* **Directions for this task**
Find "ね。 友達が自分でアイコンを削除したのか別の理由（ブロ" in the material below and restate exactly the line holding it together with every line that comes after.

★ ★ ★

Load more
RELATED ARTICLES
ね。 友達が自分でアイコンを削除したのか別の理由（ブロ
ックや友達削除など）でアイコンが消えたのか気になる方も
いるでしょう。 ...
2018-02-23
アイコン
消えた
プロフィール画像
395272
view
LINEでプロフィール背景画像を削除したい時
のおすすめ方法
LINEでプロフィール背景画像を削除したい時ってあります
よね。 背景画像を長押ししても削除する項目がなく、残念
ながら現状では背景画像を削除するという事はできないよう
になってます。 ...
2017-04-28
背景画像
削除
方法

★ ★ ★

* **Solution for this task**
ね。 友達が自分でアイコンを削除したのか別の理由（ブロ
ックや友達削除など）でアイコンが消えたのか気になる方も
いるでしょう。 ...
2018-02-23
アイコン
消えた
プロフィール画像
395272
view
LINEでプロフィール背景画像を削除したい時
のおすすめ方法
LINEでプロフィール背景画像を削除したい時ってあります
よね。 背景画像を長押ししても削除する項目がなく、残念
ながら現状では背景画像を削除するという事はできないよう
になってます。 ...
2017-04-28
背景画像
削除
方法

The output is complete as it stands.